Here is the entire diagram, then, constructed without the LATs that capture the nineteenth-century modernization of the Shakespearean texts. (Many thanks to Kate Fedewa for helping us create this large image.)
Revised dendrogram comparing early modern plays from the TCP collection and the Globe Shakespeare (click on image in new screen to zoom) -
Crowdsourced Peer Review in NY Times
The Times this morning did a piece on the Shakespeare Quarterly New Media issue that Jonathan Hope and I participated in. We received some terrific feedback, mostly from Shakespeareans, on the article that was posted to Media Commons–feedback that helped us rewrite the essay for the print edition which will be appearing this fall. There was also a piece on the process by Jennifer Howard in the Chronicle for Higher Education, itself the topic of an opinion piece in the Chronicle’s Brainstorm section.

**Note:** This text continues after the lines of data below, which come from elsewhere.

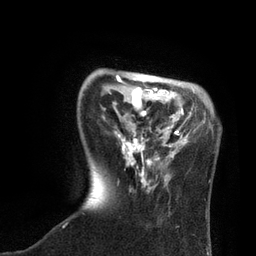
Breast MRI, one axial slice. Position 20 of 80 along the scan axis. Cropped to one breast. Dynamic contrast-enhanced series, time point 2 of 7 at this slice position (early post-contrast). 3 T. TE 2.1 ms, TR 4.7 ms. 2 mm slice thickness. 256 × 256 image matrix. Female patient.
Structures marked on this image (semi-automatic segmentation, software-assisted and operator-edited):
- enhancing-tissue mask used for the functional tumour volume (all voxels passing the contrast-enhancement thresholds inside the analysis volume; usually the tumour): bounding box (x1, y1, x2, y2) in pixels: (114, 75, 205, 191)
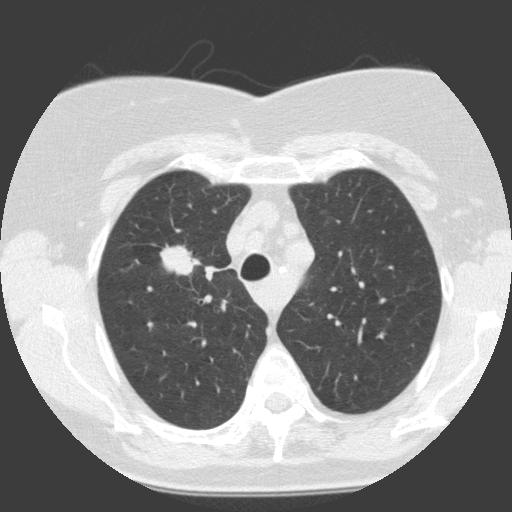
Low-dose screening chest CT, one axial slice. Position 110 of 146 along the scan axis. Lung window (W 1500 / L -600 HU). 512 × 512 image matrix, field of view 300 × 300 mm.
Annotated regions visible in this slice (outlined manually by an expert reader):
- lesion 1 (tumor, upper lobe of right lung): bounding box (x1, y1, x2, y2) in pixels: (160, 245, 194, 276)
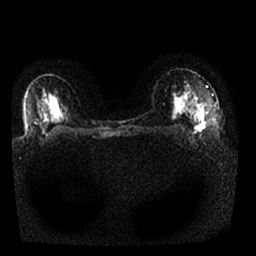
Breast MRI, one axial slice; slice 17 of 25 in the series (ordered by position); diffusion-weighted series; image 2 of 4 stored at this slice position (different b-values; order by instance number); 1.5 T; 4 mm slice thickness; 256 × 256 image matrix, field of view 330 × 330 mm. Female patient.
Structures marked on this image (manually delineated by an expert):
- tumour on diffusion-weighted imaging: box from (x=197, y=124) to (x=205, y=130) px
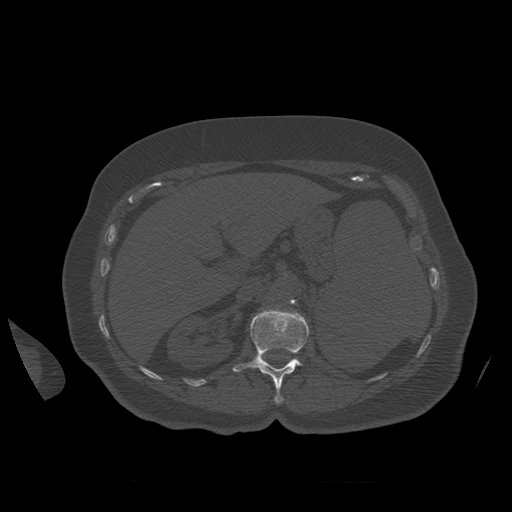
CT including the spine, one axial slice. Slice 276 of 399 in the series (ordered by position). 120 kVp. Bone window (W 1800 / L 400 HU). 1.25 mm slice thickness. 512 × 512 image matrix. Patient age 81 years. Case-level facts recorded for this patient, not image findings: primary cancer: renal.
Annotated regions visible in this slice (semi-automatically segmented with operator editing):
- L1 vertebra: bounding box <233,309,310,404> (left, top, right, bottom; pixels)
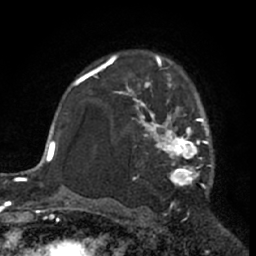
Breast MRI (dynamic contrast-enhanced), one axial slice; position 45 of 66 along the scan axis; cropped to one breast; dynamic contrast-enhanced series, time point 2 of 7 at this slice position (early post-contrast); 1.5 T; TE 3 ms, TR 6.2 ms; 2.4 mm slice thickness; 256 × 256 image matrix. Female patient.
Structures marked on this image (semi-automatically segmented with operator editing):
- enhancing-tissue mask used for the functional tumour volume (all voxels passing the contrast-enhancement thresholds inside the analysis volume; usually the tumour): bounding box [x1, y1, x2, y2] px = [111, 62, 212, 189]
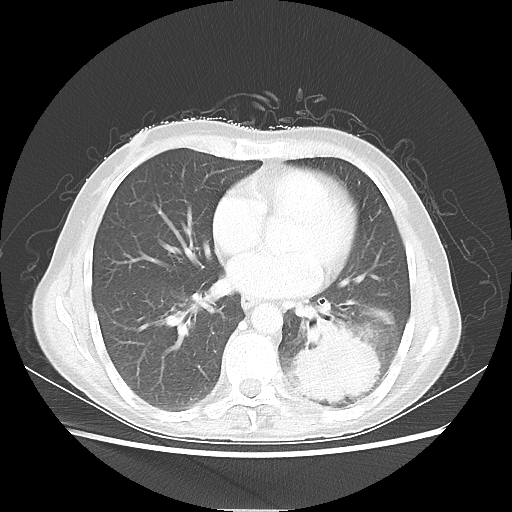
Chest CT, one axial slice. Position 25 of 56 along the scan axis. 80 kVp. Lung window (W 1500 / L -600 HU). 5 mm slice thickness. 512 × 512 image matrix, field of view 360 × 360 mm. Patient: female, 53 years. From the clinical record (not read from this slice): clinical TNM (as recorded): T3 N0 M0.
Annotated regions visible in this slice (bounding box drawn by a radiologist):
- lung tumour (recorded histology: adenocarcinoma): bounding box <290,319,381,402> (left, top, right, bottom; pixels)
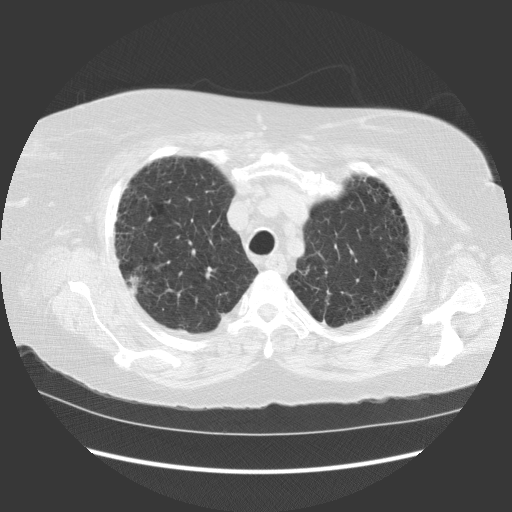
Low-dose screening chest CT, one axial slice. Position 98 of 121 along the scan axis. Reconstruction kernel STANDARD. 140 kVp. Lung window (W 1500 / L -600 HU). 512 × 512 image matrix, field of view 380 × 380 mm.
Outlined on this slice (outlined manually by an expert reader):
- lesion 1 (tumor, upper lobe of right lung): bounding box (x1, y1, x2, y2) in pixels: (129, 276, 139, 294)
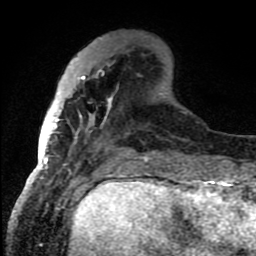
Breast MRI (dynamic contrast-enhanced), one axial slice. Slice 26 of 80 in the series (ordered by position). Cropped to one breast. Dynamic contrast-enhanced series, time point 2 of 8 at this slice position (early post-contrast). 1.5 T. TE 4.2 ms, TR 7 ms. 256 × 256 image matrix. Female patient.
Outlined on this slice (semi-automatic segmentation, software-assisted and operator-edited):
- enhancing-tissue mask used for the functional tumour volume (all voxels passing the contrast-enhancement thresholds inside the analysis volume; usually the tumour): bounding box <43,70,145,159> (left, top, right, bottom; pixels)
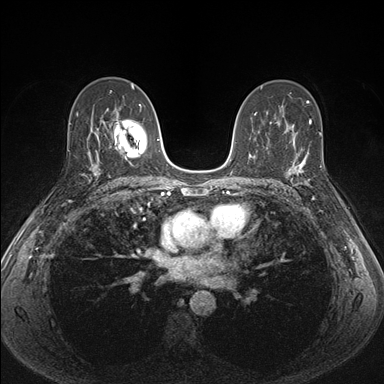
Breast MRI (dynamic contrast-enhanced), one axial slice. Slice 95 of 176 in the series (ordered by position). Dynamic contrast-enhanced series, time point 2 of 7 at this slice position (early post-contrast). 1.5 T. TE 1.5 ms, TR 4.1 ms. 1.1 mm slice thickness. 384 × 384 image matrix, field of view 320 × 320 mm. Female patient.
Outlined on this slice (semi-automatic segmentation, software-assisted and operator-edited):
- enhancing-tissue mask used for the functional tumour volume (all voxels passing the contrast-enhancement thresholds inside the analysis volume; usually the tumour): box from (x=287, y=151) to (x=313, y=187) px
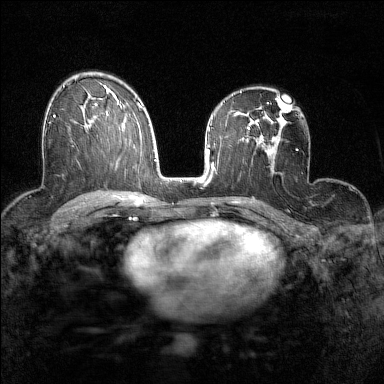
Breast MRI (dynamic contrast-enhanced), one axial slice. Position 92 of 160 along the scan axis. Dynamic contrast-enhanced series, time point 2 of 7 at this slice position (early post-contrast). 1.5 T. TE 1.8 ms, TR 5 ms. 1 mm slice thickness. 384 × 384 image matrix, field of view 280 × 280 mm. Female patient.
Annotated regions visible in this slice (semi-automatic segmentation, software-assisted and operator-edited):
- enhancing-tissue mask used for the functional tumour volume (all voxels passing the contrast-enhancement thresholds inside the analysis volume; usually the tumour): bounding box <49,105,87,127> (left, top, right, bottom; pixels)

The idea of open peer review in the humanities raises basic questions about the “specialized” nature of our knowledge in the humanities. Could simply anyone weigh in on a debate about a particular text and its interpretation? Wouldn’t that, in principle, be a good thing? I assume that knowledge in the humanities is in principle available to all. But it is also clearly specialized. The word “allegory,” for example, has a deep history and set of contextual meanings that you just couldn’t pick up from a good dictionary. Our research does expand what is known about certain literatures, cultures and writers, and in this sense, we look like a science that aims to extend the range of objects that are understood. We also refine our terms of art and build communities around these terms (i.e, différance, queering, hegemony, subaltern, hybridity, racialization). One could learn to throw these terms around, as Alan Sokal did in his famous hoax and as graduate students do every day in their seminars, but a good critic or editor should be able to say whether or not the writer really understands the terms. (This is where the editors of Social Text failed.) Perhaps if the paper Sokal submitted to Social Text had been vetted through crowdsourced open peer review, the article would have been rejected. In any event, the hoax itself provides an interesting limit case with which to evaluate the promise of open peer review: a writer acting in bad faith, either as author of the article or peer reviewer.
One last thought: the trajectory of learning in the humanities is intensive rather than cumulative. This is what differentiates us from, say, molecular biology, where you must learn certain things first (organic chemistry, cell physiology) in order to understand other things later (gene transcription). Within the humanities, acquiring expertise might mean re-orienting our approach to existing works rather than expanding the range objects that can be known, although the latter is always possible. But the underlying assumption – that in the humanities one can make qualitative advances in knowledge that do not necessarily fit into a progressive sequence – makes any comparison between the humanities and sciences difficult.